### Extracted material

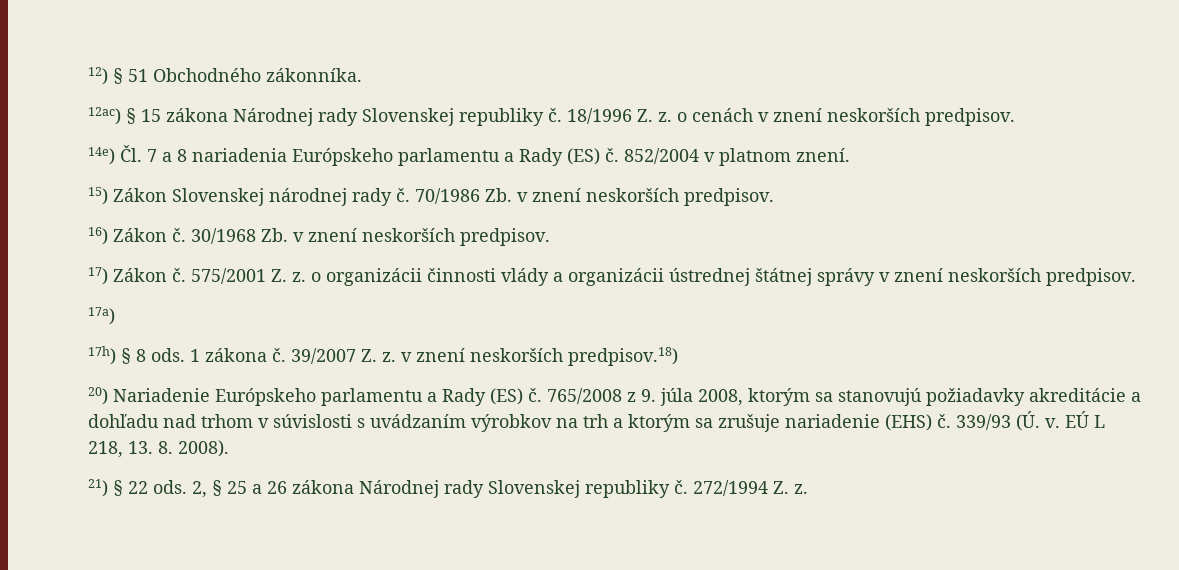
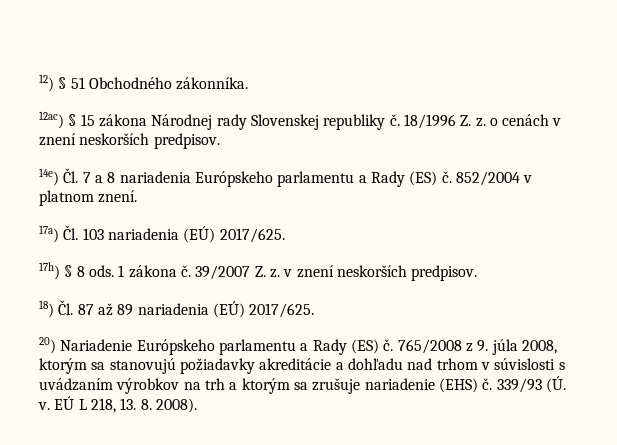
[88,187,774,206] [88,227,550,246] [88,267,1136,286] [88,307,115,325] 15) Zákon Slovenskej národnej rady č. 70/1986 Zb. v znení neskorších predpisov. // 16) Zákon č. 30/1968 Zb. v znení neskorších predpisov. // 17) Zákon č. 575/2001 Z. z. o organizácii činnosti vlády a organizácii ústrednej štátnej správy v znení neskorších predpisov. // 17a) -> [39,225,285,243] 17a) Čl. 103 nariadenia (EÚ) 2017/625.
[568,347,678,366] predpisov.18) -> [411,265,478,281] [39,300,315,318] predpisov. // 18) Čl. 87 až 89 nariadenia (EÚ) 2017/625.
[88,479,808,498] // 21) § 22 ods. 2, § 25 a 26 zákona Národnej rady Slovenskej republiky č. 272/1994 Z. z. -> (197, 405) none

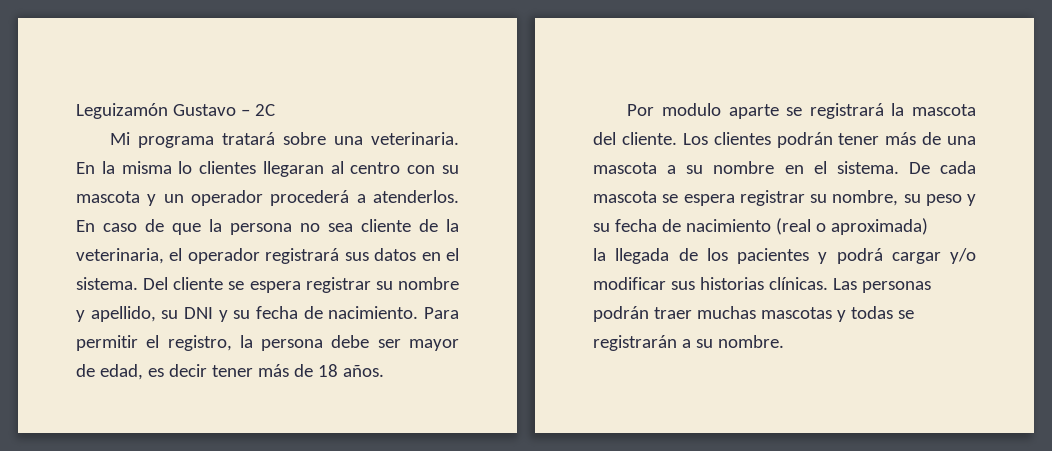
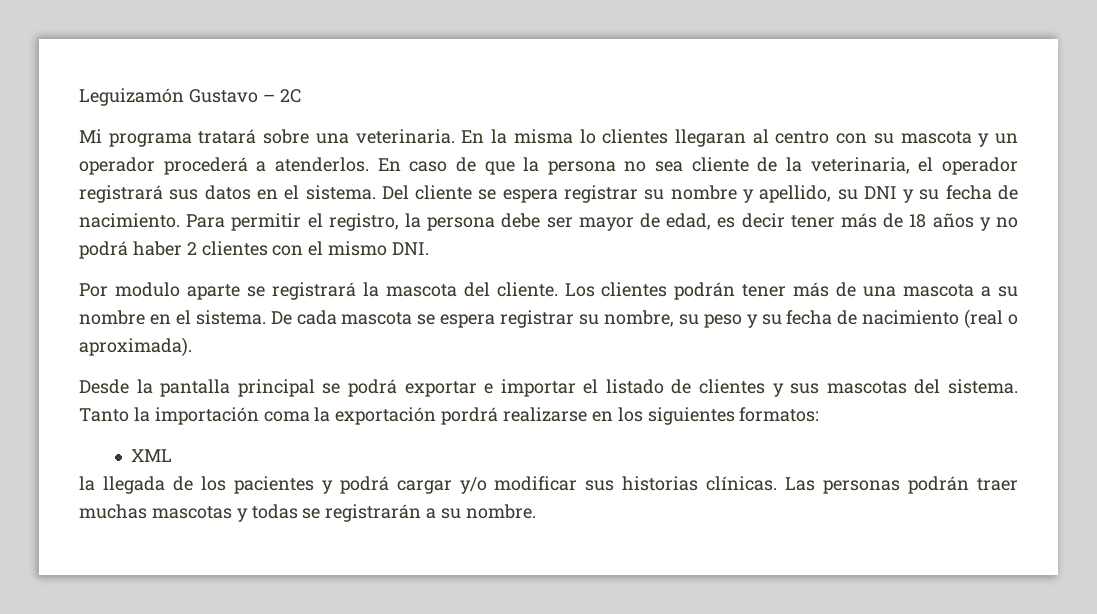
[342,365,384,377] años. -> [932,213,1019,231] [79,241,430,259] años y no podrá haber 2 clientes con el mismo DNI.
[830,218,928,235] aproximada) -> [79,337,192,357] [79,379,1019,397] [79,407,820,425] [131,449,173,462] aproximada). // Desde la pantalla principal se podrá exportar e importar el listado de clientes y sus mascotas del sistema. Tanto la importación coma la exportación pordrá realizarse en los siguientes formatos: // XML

### Exercise goal
Whenever a line of the entries contains the string "nariadenia", copy that line.

### Written reply
[88,187,774,206] [88,227,550,246] [88,267,1136,286] [88,307,115,325] 15) Zákon Slovenskej národnej rady č. 70/1986 Zb. v znení neskorších predpisov. // 16) Zákon č. 30/1968 Zb. v znení neskorších predpisov. // 17) Zákon č. 575/2001 Z. z. o organizácii činnosti vlády a organizácii ústrednej štátnej správy v znení neskorších predpisov. // 17a) -> [39,225,285,243] 17a) Čl. 103 nariadenia (EÚ) 2017/625.
[568,347,678,366] predpisov.18) -> [411,265,478,281] [39,300,315,318] predpisov. // 18) Čl. 87 až 89 nariadenia (EÚ) 2017/625.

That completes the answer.